-- YOUR ASSIGNMENT --
Turn the lines below into a numbered list, skipping any blank ones and leaving out the pictures.
—————
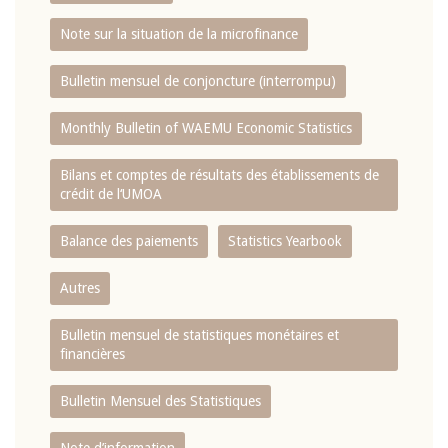
Note sur la situation de la microfinance
Bulletin mensuel de conjoncture (interrompu)
Monthly Bulletin of WAEMU Economic Statistics
Bilans et comptes de résultats des établissements de
crédit de l‘UMOA
Balance des paiements
Statistics Yearbook
Autres
Bulletin mensuel de statistiques monétaires et
financières
Bulletin Mensuel des Statistiques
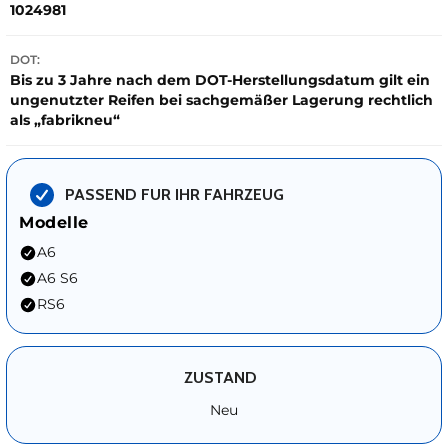
1024981
DOT:
Bis zu 3 Jahre nach dem DOT-Herstellungsdatum gilt ein
ungenutzter Reifen bei sachgemäßer Lagerung rechtlich
als „fabrikneu“
PASSEND FUR IHR FAHRZEUG
Modelle
A6
A6 S6
RS6
ZUSTAND
Neu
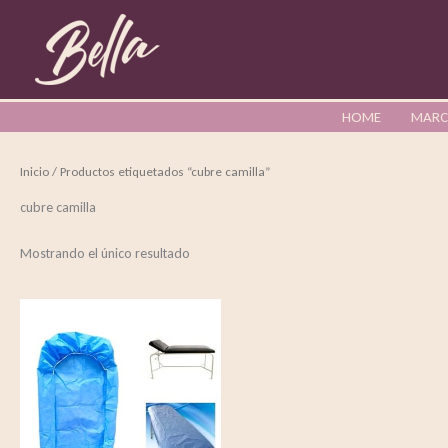
Ir
al
contenido
HOME
MARC
Inicio
/ Productos etiquetados “cubre camilla”
cubre camilla
Mostrando el único resultado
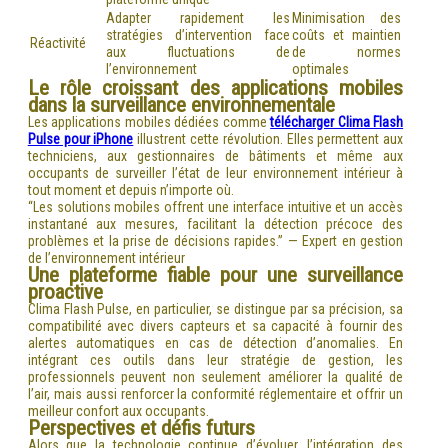
Adapter rapidement les
Minimisation des
stratégies d’intervention face
coûts et maintien
Réactivité
aux fluctuations de
de normes
l’environnement
optimales
Le rôle croissant des applications mobiles
dans la surveillance environnementale
Les applications mobiles dédiées comme
télécharger Clima Flash
Pulse pour iPhone
illustrent cette révolution. Elles permettent aux
techniciens, aux gestionnaires de bâtiments et même aux
occupants de surveiller l’état de leur environnement intérieur à
tout moment et depuis n’importe où.
“Les solutions mobiles offrent une interface intuitive et un accès
instantané aux mesures, facilitant la détection précoce des
problèmes et la prise de décisions rapides.” — Expert en gestion
de l’environnement intérieur
Une plateforme fiable pour une surveillance
proactive
Clima Flash Pulse, en particulier, se distingue par sa précision, sa
compatibilité avec divers capteurs et sa capacité à fournir des
alertes automatiques en cas de détection d’anomalies. En
intégrant ces outils dans leur stratégie de gestion, les
professionnels peuvent non seulement améliorer la qualité de
l’air, mais aussi renforcer la conformité réglementaire et offrir un
meilleur confort aux occupants.
Perspectives et défis futurs
Alors que la technologie continue d’évoluer, l’intégration des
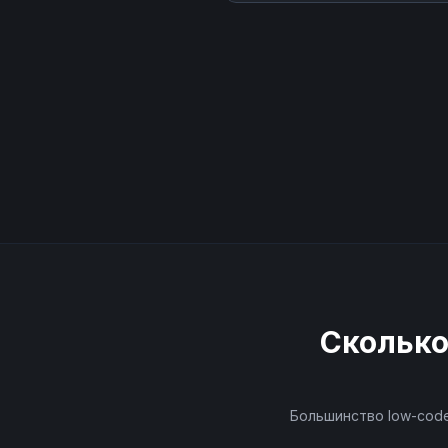
Сколько
Большинство low-code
—————
-- THE COMPLETED TASK --
1. Note sur la situation de la microfinance
2. Bulletin mensuel de conjoncture (interrompu)
3. Monthly Bulletin of WAEMU Economic Statistics
4. Bilans et comptes de résultats des établissements de
5. crédit de l‘UMOA
6. Balance des paiements
7. Statistics Yearbook
8. Autres
9. Bulletin mensuel de statistiques monétaires et
10. financières
11. Bulletin Mensuel des Statistiques
12. 1024981
13. DOT:
14. Bis zu 3 Jahre nach dem DOT-Herstellungsdatum gilt ein
15. ungenutzter Reifen bei sachgemäßer Lagerung rechtlich
16. als „fabrikneu“
17. PASSEND FUR IHR FAHRZEUG
18. Modelle
19. A6
20. A6 S6
21. RS6
22. ZUSTAND
23. Neu
24. Ir
25. al
26. contenido
27. HOME
28. MARC
29. Inicio
30. / Productos etiquetados “cubre camilla”
31. cubre camilla
32. Mostrando el único resultado
33. Adapter rapidement les
34. Minimisation des
35. stratégies d’intervention face
36. coûts et maintien
37. Réactivité
38. aux fluctuations de
39. de normes
40. l’environnement
41. optimales
42. Le rôle croissant des applications mobiles
43. dans la surveillance environnementale
44. Les applications mobiles dédiées comme
45. télécharger Clima Flash
46. Pulse pour iPhone
47. illustrent cette révolution. Elles permettent aux
48. techniciens, aux gestionnaires de bâtiments et même aux
49. occupants de surveiller l’état de leur environnement intérieur à
50. tout moment et depuis n’importe où.
51. “Les solutions mobiles offrent une interface intuitive et un accès
52. instantané aux mesures, facilitant la détection précoce des
53. problèmes et la prise de décisions rapides.” — Expert en gestion
54. de l’environnement intérieur
55. Une plateforme fiable pour une surveillance
56. proactive
57. Clima Flash Pulse, en particulier, se distingue par sa précision, sa
58. compatibilité avec divers capteurs et sa capacité à fournir des
59. alertes automatiques en cas de détection d’anomalies. En
60. intégrant ces outils dans leur stratégie de gestion, les
61. professionnels peuvent non seulement améliorer la qualité de
62. l’air, mais aussi renforcer la conformité réglementaire et offrir un
63. meilleur confort aux occupants.
64. Perspectives et défis futurs
65. Alors que la technologie continue d’évoluer, l’intégration des
66. Сколько
67. Большинство low-code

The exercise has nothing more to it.